There are only two referees. There are no cheerleaders. There are no visits to the mound, no endless succession of pick-off attempts, no cascading pitching changes; the game has neither the time nor the patience for such piffle. There are no huddles, no audibles, no waiting for plays to be radioed into their empty helmets; plays and formations are called on the fly, run from memory, and most often improvised in brilliant bursts of athletic creativity. Each team gets only one timeout. There are fewer television timeouts in a whole game than there are in any quarter of an NFL game. The time between prime scoring chances is usually measured in seconds, not in innings or minutes or hours.

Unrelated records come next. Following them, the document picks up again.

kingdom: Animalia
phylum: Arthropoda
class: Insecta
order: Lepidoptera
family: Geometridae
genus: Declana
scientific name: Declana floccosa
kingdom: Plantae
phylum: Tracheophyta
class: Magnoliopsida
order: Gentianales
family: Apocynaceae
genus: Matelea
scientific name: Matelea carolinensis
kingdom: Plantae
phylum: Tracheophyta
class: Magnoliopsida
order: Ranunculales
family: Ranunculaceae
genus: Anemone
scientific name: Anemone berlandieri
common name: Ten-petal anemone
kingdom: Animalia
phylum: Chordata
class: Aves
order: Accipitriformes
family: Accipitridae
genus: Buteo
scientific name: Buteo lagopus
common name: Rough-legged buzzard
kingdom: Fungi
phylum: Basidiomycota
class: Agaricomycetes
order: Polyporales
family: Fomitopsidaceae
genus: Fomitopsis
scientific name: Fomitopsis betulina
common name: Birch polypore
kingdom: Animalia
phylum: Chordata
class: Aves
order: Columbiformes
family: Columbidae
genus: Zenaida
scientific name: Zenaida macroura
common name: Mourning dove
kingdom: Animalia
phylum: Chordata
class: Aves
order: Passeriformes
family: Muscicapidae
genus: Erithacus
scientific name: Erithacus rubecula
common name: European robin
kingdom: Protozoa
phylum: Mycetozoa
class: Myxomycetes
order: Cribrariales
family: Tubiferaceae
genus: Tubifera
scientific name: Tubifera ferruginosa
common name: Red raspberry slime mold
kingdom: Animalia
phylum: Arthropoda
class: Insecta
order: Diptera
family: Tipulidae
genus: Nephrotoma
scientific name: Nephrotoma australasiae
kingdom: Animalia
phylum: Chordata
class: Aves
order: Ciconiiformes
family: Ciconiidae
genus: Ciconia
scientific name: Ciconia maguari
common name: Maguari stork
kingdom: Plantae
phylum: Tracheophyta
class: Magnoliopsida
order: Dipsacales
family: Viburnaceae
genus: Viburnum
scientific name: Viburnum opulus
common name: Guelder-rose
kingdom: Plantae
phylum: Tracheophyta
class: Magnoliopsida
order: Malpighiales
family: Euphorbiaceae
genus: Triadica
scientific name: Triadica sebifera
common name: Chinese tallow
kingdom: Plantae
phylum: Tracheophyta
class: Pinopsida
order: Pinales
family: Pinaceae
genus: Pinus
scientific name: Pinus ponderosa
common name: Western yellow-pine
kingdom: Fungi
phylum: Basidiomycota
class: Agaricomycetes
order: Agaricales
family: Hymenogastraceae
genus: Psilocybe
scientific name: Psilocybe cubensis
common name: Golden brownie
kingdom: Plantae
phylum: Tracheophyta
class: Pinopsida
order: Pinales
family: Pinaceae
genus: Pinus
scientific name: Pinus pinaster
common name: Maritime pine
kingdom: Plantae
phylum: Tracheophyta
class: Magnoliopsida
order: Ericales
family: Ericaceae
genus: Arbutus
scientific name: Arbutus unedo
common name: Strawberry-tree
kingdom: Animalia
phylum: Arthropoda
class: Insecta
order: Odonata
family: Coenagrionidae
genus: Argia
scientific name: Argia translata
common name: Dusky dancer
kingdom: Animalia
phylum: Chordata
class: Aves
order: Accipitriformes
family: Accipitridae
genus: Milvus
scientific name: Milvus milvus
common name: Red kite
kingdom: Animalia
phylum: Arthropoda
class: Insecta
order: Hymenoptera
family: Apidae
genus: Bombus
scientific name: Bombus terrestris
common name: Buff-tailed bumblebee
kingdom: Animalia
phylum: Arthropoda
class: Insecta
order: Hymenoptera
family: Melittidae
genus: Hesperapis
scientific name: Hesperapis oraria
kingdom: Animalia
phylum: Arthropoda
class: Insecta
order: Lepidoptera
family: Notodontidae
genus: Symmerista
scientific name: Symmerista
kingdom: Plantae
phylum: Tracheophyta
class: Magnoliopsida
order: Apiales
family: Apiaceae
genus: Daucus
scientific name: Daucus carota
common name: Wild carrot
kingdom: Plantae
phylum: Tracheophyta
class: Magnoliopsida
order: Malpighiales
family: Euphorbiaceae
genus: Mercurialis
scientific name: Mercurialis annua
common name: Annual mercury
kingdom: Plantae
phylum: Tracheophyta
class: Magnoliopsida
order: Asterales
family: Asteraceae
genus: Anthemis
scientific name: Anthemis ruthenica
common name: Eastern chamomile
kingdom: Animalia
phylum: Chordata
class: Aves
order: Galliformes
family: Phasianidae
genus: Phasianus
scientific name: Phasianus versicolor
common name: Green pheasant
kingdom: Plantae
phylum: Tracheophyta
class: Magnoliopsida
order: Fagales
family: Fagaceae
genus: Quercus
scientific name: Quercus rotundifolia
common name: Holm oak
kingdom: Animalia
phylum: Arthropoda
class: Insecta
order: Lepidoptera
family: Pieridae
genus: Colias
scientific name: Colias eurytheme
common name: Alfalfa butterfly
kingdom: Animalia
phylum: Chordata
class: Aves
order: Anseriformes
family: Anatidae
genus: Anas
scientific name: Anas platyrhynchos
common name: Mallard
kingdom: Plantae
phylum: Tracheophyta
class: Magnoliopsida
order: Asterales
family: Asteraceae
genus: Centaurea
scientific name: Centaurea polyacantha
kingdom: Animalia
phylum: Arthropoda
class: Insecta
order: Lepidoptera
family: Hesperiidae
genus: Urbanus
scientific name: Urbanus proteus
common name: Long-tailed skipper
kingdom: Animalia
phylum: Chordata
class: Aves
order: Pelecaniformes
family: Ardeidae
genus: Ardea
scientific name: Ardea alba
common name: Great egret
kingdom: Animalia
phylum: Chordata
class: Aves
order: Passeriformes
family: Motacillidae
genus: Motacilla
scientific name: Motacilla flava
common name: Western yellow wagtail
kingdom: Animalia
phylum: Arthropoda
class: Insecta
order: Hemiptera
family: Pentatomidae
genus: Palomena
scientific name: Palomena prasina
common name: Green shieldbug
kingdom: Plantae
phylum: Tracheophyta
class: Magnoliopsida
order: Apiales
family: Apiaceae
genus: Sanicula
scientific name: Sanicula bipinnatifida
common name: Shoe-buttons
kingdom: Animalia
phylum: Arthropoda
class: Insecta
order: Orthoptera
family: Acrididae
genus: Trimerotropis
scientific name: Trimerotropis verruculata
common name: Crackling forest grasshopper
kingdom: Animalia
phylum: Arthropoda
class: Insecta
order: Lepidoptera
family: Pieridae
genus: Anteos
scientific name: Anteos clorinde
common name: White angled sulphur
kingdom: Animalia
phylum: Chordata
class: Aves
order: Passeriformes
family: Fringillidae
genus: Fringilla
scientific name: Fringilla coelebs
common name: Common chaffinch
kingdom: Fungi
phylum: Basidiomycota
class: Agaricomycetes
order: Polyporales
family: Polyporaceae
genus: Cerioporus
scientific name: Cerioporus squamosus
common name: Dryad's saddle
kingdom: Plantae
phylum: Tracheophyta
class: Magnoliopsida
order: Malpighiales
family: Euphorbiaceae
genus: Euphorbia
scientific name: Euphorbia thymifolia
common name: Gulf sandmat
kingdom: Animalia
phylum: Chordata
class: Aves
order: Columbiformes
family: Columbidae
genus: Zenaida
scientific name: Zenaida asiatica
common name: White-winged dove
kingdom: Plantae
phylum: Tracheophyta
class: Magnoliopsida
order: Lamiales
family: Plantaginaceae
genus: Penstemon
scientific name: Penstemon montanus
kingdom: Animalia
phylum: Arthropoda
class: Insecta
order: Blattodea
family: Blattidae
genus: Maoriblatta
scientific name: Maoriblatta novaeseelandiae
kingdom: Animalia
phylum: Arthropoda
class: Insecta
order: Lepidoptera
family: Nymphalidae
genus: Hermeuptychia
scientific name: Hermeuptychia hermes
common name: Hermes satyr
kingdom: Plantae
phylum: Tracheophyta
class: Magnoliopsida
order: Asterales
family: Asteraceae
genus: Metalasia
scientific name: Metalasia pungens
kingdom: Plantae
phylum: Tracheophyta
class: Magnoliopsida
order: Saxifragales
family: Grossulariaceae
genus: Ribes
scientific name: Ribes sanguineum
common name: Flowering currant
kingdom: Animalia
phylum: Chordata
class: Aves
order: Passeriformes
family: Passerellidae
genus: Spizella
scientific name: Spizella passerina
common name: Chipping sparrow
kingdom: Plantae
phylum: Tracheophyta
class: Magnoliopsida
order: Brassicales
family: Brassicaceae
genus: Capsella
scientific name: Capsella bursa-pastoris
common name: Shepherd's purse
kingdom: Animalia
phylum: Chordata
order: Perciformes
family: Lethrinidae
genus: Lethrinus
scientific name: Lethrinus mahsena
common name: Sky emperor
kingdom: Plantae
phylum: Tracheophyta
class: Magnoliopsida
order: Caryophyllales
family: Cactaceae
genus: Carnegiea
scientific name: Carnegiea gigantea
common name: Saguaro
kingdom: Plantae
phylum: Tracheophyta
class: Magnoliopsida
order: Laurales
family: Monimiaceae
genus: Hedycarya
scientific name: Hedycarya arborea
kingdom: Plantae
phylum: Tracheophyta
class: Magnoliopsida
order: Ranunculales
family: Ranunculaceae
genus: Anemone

Hockey is home to grace and grit, to brains and brawn, to prolonged periods of brute force followed by sudden explosions of astonishing elegance. It elevates teamwork and celebrates self-sacrifice. It bestows an annual award for sportsmanship and gentlemanly conduct. It inspires awe and honors tradition and does both at once, at the end of each season, when its two best teams meet to win and hold and see their names engraved upon the most hallowed, the most regal, the most revered trophy in all of professional sports.
There is, indeed, a whole lot of something about hockey.
Something that, if you don't know, you should know. Something that, most especially, you should see and hear and feel at least once live and in person, at any arena in the country, where the boys of winter (and fall, and spring, and now even summer) ply their trades and prowl their ices with the energy and exuberance and maybe even the innocence of an overgrown bunch of kids who, with nothing more than a piece of rubber, a few friend,s and a frozen pond, believe they can take sixty simple, scintillating minutes and give you the elemental rush of the coolest, greatest, something-est game on earth.